One Nation and Primary Care Policy
By Paul Soloviev, General Practice Training and Consulting
After more than twenty-five years working across Australian primary care — in clinical settings, Medicare compliance, accreditation systems, workforce planning, and funding reform projects — I have learned one consistent lesson:
Political shifts reshape general practice faster than most anticipate.
This article is not partisan commentary.
It is a system analysis.
Pauline Hanson’s One Nation represents a political reality in Australia. Sustained electoral support in several regions demonstrates that a significant segment of the population aligns with its platform. That level of support cannot be dismissed or treated lightly. Influence in Australian politics often arises not from majority control, but from leverage.
Looking ahead to the 2028 federal election cycle, one plausible outcome is a minority or coalition arrangement in which One Nation holds balance-of-power influence. Even without ministerial portfolios, such leverage can shape legislative direction, funding priorities, and regulatory settings.
If that occurs, primary care will not sit outside the influence.
It is therefore prudent to examine the existing policy architecture.
The Structure of the Current Position
A review of publicly available material reveals no consolidated primary care white paper, no integrated Medicare reform blueprint, and no detailed modelling of the sustainability of general practice funding.
Statements attributed to the party on health matters are often brief, reactive, and embedded within broader political commentary. They tend to emphasise themes of system inefficiency, cost pressure, and the need to address misuse within Medicare.
What is less visible is the technical design.
There is no articulated MBS restructuring framework.
No published modelling of chronic disease management funding transitions.
No detailed rural workforce dependency analysis.
No structured proposal for compliance reform that balances integrity with viability.
Primary care reform cannot be assembled from commentary.
It requires an integrated system design.
At present, the policy scaffolding appears limited.
Tone Toward General Practice
An observable feature within segments of One Nation–aligned discourse is a strong emphasis on eliminating perceived Medicare misuse and tightening system integrity.
Integrity in public funding is essential.
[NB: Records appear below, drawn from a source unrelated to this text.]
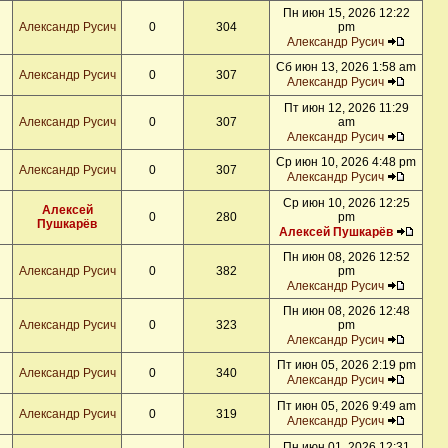
Пн июн 15, 2026 12:22
Александр Русич
0
304
pm
Александр Русич
Сб июн 13, 2026 1:58 am
Александр Русич
0
307
Александр Русич
Пт июн 12, 2026 11:29
Александр Русич
0
307
am
Александр Русич
Ср июн 10, 2026 4:48 pm
Александр Русич
0
307
Александр Русич
Ср июн 10, 2026 12:25
Алексей
0
280
pm
Пушкарёв
Алексей Пушкарёв
Пн июн 08, 2026 12:52
Александр Русич
0
382
pm
Александр Русич
Пн июн 08, 2026 12:48
Александр Русич
0
323
pm
Александр Русич
Пт июн 05, 2026 2:19 pm
Александр Русич
0
340
Александр Русич
Пт июн 05, 2026 9:49 am
Александр Русич
0
319
Александр Русич
Пн июн 01, 2026 12:31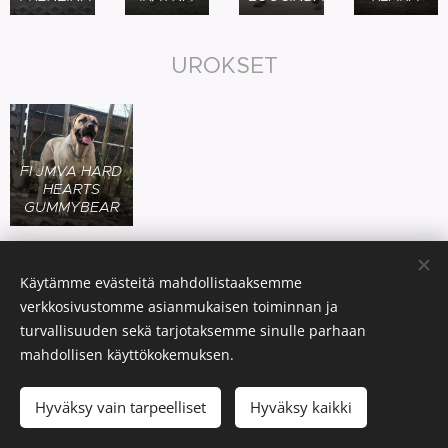
UROKSET
FI JMVA HARD
HEARTS
GUMMYBEAR
Käytämme evästeitä mahdollistaaksemme
verkkosivustomme asianmukaisen toiminnan ja
turvallisuuden sekä tarjotaksemme sinulle parhaan
mahdollisen käyttökokemuksen.
© 2021 Kennel Hard Hearts. Kaikki oikeudet pidätetään.
Hyväksy vain tarpeelliset
Hyväksy kaikki
Evästeet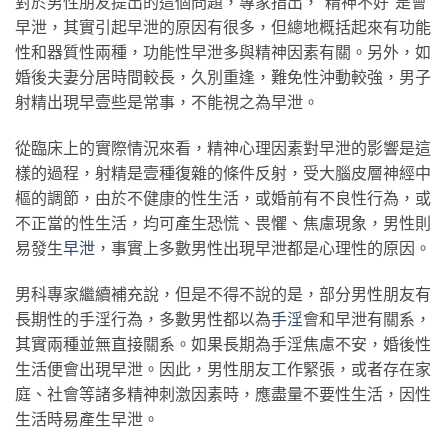
對於男性朋友提出的這個問題，專家指出，“精神不好”是會
早泄，其實引起早泄的原因有很多，但總地概括起來有功能
性和器質性兩種，功能性早泄多與精神因素有關。另外，如
婚後夫妻分居時間較長，久別重逢，難免性沖動較強，男子
射精出現早壹些是常事，不能視之為早泄。
從臨床上的實際情況來看，精神心理因素對早泄的影響是這
樣的過程，射精是壹種復雜的條件反射，受大腦皮層神經中
樞的調節，由於不健康的性生活，或婚前有不良性行為，或
不正當的性生活，均可產生恐慌、畏懼、焦慮現象，男性則
易發生
早泄
，事實上多數男性出現早泄都是心理性的原因。
男科專家繼續補充說，但是不得不說的是，部分男性朋友有
長期性的手淫行為，多數男性都以為
手淫
會和早泄有關系，
其實兩種並無直接關系。如果長期為手淫焦慮不安，婚後性
生活便會出現早泄。因此，男性朋友工作緊張，或者存在家
庭、社會等諸多精神刺激因素時，應盡量不要性生活，因性
生活時易產生早泄。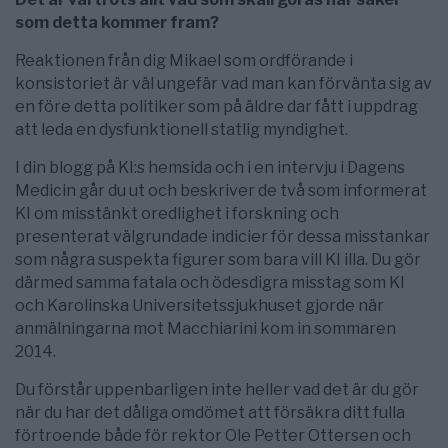
som detta kommer fram?
Reaktionen från dig Mikael som ordförande i
konsistoriet är väl ungefär vad man kan förvänta sig av
en före detta politiker som på äldre dar fått i uppdrag
att leda en dysfunktionell statlig myndighet.
I din blogg på KI:s hemsida och i en intervju i Dagens
Medicin går du ut och beskriver de två som informerat
KI om misstänkt oredlighet i forskning och
presenterat välgrundade indicier för dessa misstankar
som några suspekta figurer som bara vill KI illa. Du gör
därmed samma fatala och ödesdigra misstag som KI
och Karolinska Universitetssjukhuset gjorde när
anmälningarna mot Macchiarini kom in sommaren
2014.
Du förstår uppenbarligen inte heller vad det är du gör
när du har det dåliga omdömet att försäkra ditt fulla
förtroende både för rektor Ole Petter Ottersen och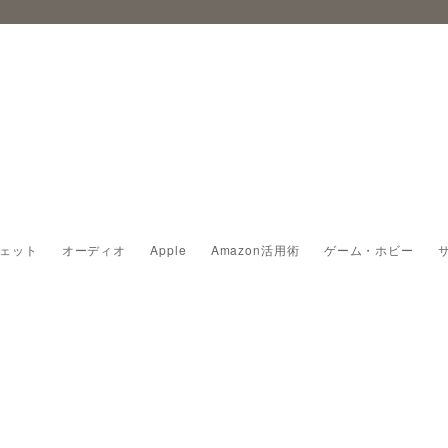
ェット
オーディオ
Apple
Amazon活用術
ゲーム・ホビー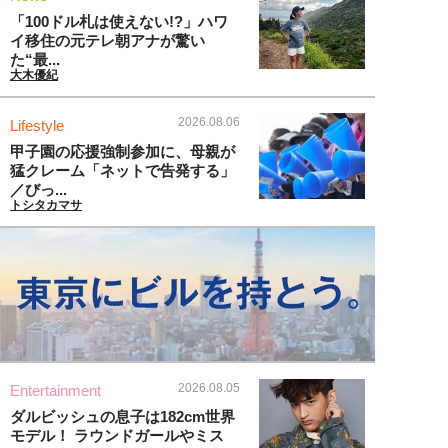
「100ドル札は使えない!?」ハワ
イ移住の元テレ朝アナが驚い
た“最...
大木優紀
2026.08.06
Lifestyle
甲子園の応援強制参加に、母親が
猛クレーム「ネットで告発する」
／びっ...
トシタカマサ
2026.08.05
Entertainment
ダルビッシュの息子は182cm世界
モデル！ ラウンドガールやミス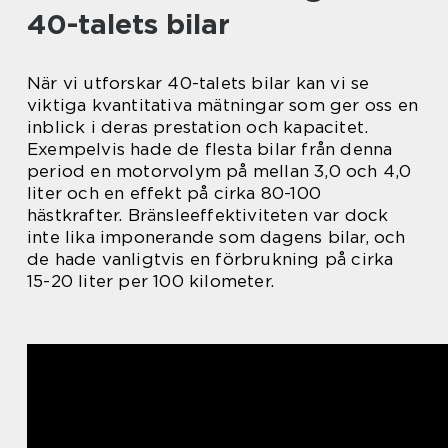
40-talets bilar
När vi utforskar 40-talets bilar kan vi se
viktiga kvantitativa mätningar som ger oss en
inblick i deras prestation och kapacitet.
Exempelvis hade de flesta bilar från denna
period en motorvolym på mellan 3,0 och 4,0
liter och en effekt på cirka 80-100
hästkrafter. Bränsleeffektiviteten var dock
inte lika imponerande som dagens bilar, och
de hade vanligtvis en förbrukning på cirka
15-20 liter per 100 kilometer.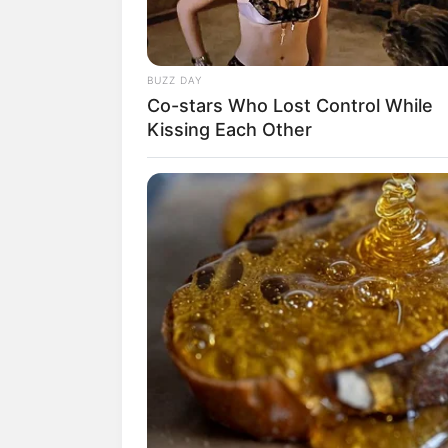
BUZZ DAY
Co-stars Who Lost Control While
Kissing Each Other
Biodata & Profil
Nama Lengkap: Tissa Biani Azzahra
Nama Panggung: Tissa Biani
Nama Panggilan: Tissa
Tempat, Tanggal Lahir: Jakarta, 24 J
Kewarganegaraan: Indonesia
Agama: Islam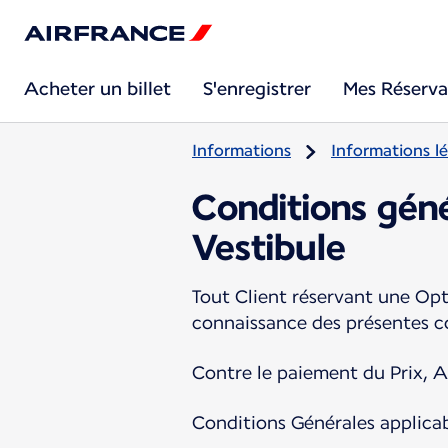
Acheter un billet
S'enregistrer
Mes Réserva
Informations
Informations lé
Conditions géné
Vestibule
Tout Client réservant une Opti
connaissance des présentes co
Contre le paiement du Prix, Air
Conditions Générales applica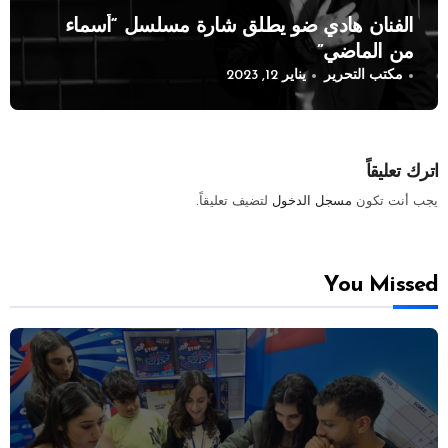
الفنان هادي ضو يطلق شارة مسلسل “أسماء
من الماضي”
مكتب التحرير
يناير 12, 2023
اترك تعليقاً
يجب أنت تكون
مسجل الدخول
لتضيف تعليقاً.
You Missed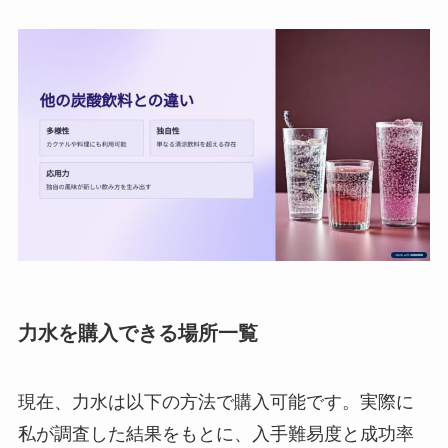
力水を購入できる場所一覧
現在、力水は以下の方法で購入可能です。実際に
私が調査した結果をもとに、入手難易度と成功率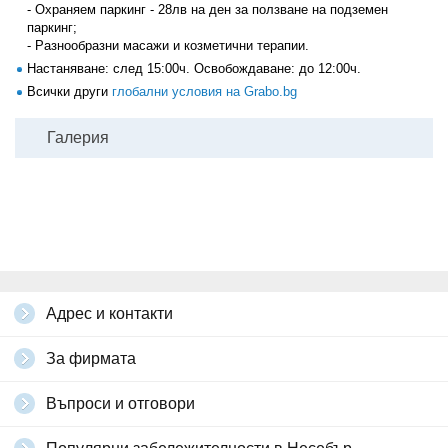
- Охраняем паркинг - 28лв на ден за ползване на подземен
паркинг;
- Разнообразни масажи и козметични терапии.
Настаняване: след 15:00ч. Освобождаване: до 12:00ч.
Всички други
глобални условия на Grabo.bg
Галерия
Адрес и контакти
За фирмата
Въпроси и отговори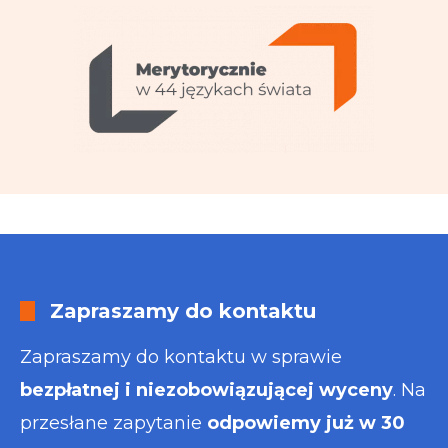
Zapraszamy do kontaktu
Zapraszamy do kontaktu w sprawie
bezpłatnej i niezobowiązującej wyceny
. Na
przesłane zapytanie
odpowiemy już w 30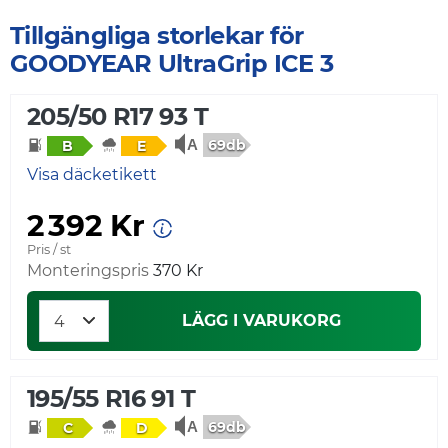
Tillgängliga storlekar för
GOODYEAR UltraGrip ICE 3
205/50 R17 93 T
69db
B
E
Visa däcketikett
2 392 Kr
Pris / st
Monteringspris
370 Kr
LÄGG I VARUKORG
195/55 R16 91 T
69db
C
D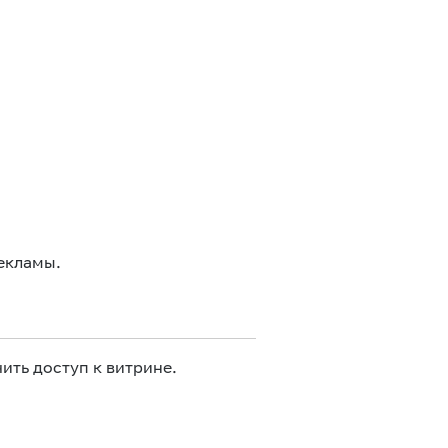
екламы.
ить доступ к витрине.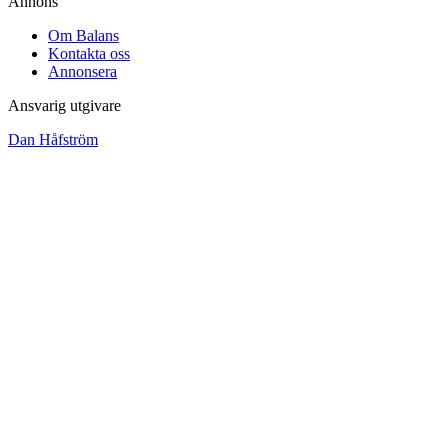
Annons
Om Balans
Kontakta oss
Annonsera
Ansvarig utgivare
Dan Håfström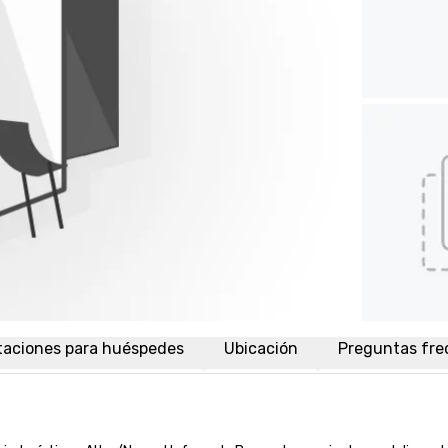
taciones para huéspedes
Ubicación
Preguntas fre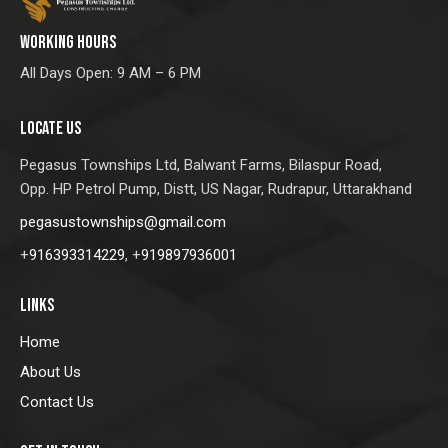
WORKING HOURS
All Days Open: 9 AM – 6 PM
LOCATE US
Pegasus Townships Ltd,
Balwant Farms, Bilaspur Road,
Opp. HP Petrol Pump, Distt, US Nagar, Rudrapur, Uttarakhand
pegasustownships@gmail.com
+
916393314229
, +
919897936001
LINKS
Home
About Us
Contact Us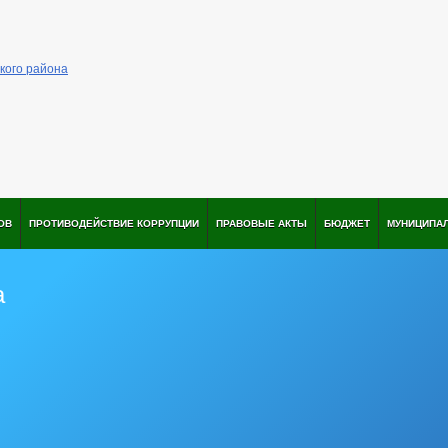
ОВ
ПРОТИВОДЕЙСТВИЕ КОРРУПЦИИ
ПРАВОВЫЕ АКТЫ
БЮДЖЕТ
МУНИЦИПА
а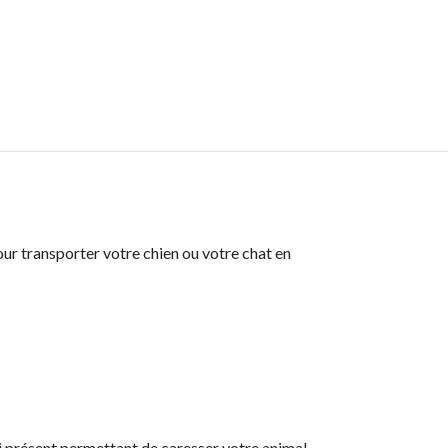
our transporter votre chien ou votre chat en
ssi présent permettant de caresser votre animal.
No serious professional would argue otherwise.
However, the tone within some commentary risks presenting general practice as a primary source of systemic distortion rather than as the foundation of preventive care delivery.
That framing simplifies a complex reality.
General practice operates within a heavily regulated environment. Compliance obligations are extensive. Audit exposure is constant. Real rebate values have declined over time while service complexity has increased.
If rhetoric centred on misuse were translated into blunt regulatory tightening without economic modelling, the likely outcome would not be improved sustainability. It would be an accelerated withdrawal from bulk billing and increased workforce stress.
Primary care reform requires partnership with clinicians.
It cannot function effectively under adversarial assumptions.
Signs of Political Transition
The involvement or alignment of figures such as Cory Bernardi and Barnaby Joyce suggests movement toward a more seasoned political posture.
Experience in federal governance and regional policy brings an operational perspective. That is a constructive development. Policy maturity often follows institutional experience.
If One Nation continues this transition, greater structural coherence may emerge.
That would benefit all stakeholders.
The Expansion Variable
The party has signalled an intention to contest broadly across the federal landscape. Fielding candidates across approximately 200 seats within a compressed timeframe represents a significant organisational undertaking.
Rapid expansion introduces variability.
Candidate quality, policy literacy, and sector familiarity inevitably differ when recruitment accelerates. Growth at speed often attracts a mix of experienced operators and less-prepared entrants.
Health policy is particularly sensitive to such variability.
Medicare is not a symbolic instrument. It is a tightly calibrated funding system. Rural primary care relies heavily on international medical graduates. Compliance architecture intersects with accreditation standards and state-based regulation.
Policy intervention without technical depth can produce unintended destabilisation.
Expansion, without parallel policy consolidation, increases that risk.
Strategic Implications
Whether one agrees with One Nation’s broader ideology is secondary to the structural question facing primary care:
If the party holds meaningful influence in 2028, how prepared is the sector to engage?
At present, the primary care component of its policy platform appears underdeveloped. That creates two realities:
- Risk of reform driven by rhetoric rather than modelling.
- Opportunity for informed engagement before positions harden.
Primary care organisations, policy experts, and experienced consultants should approach emerging political forces with data, clarity, and technical precision. Medicare mechanics must be explained in economic terms. Workforce dependency must be quantified. Rural sustainability must be demonstrated empirically.
Respectful engagement does not imply endorsement.
It reflects recognition of influence.
The way forward
One Nation represents a measurable portion of the Australian electorate. That reality deserves analytical attention, not dismissal.
The party shows signs of broader political maturation. Within primary care policy, however, structural depth remains limited.
If influence grows, policy sophistication must grow with it.
General practice is the backbone of Australia’s health system. It requires reform grounded in modelling, partnership, and operational understanding — not simplification.
Serious politics demands serious policy.
Primary care cannot afford anything less.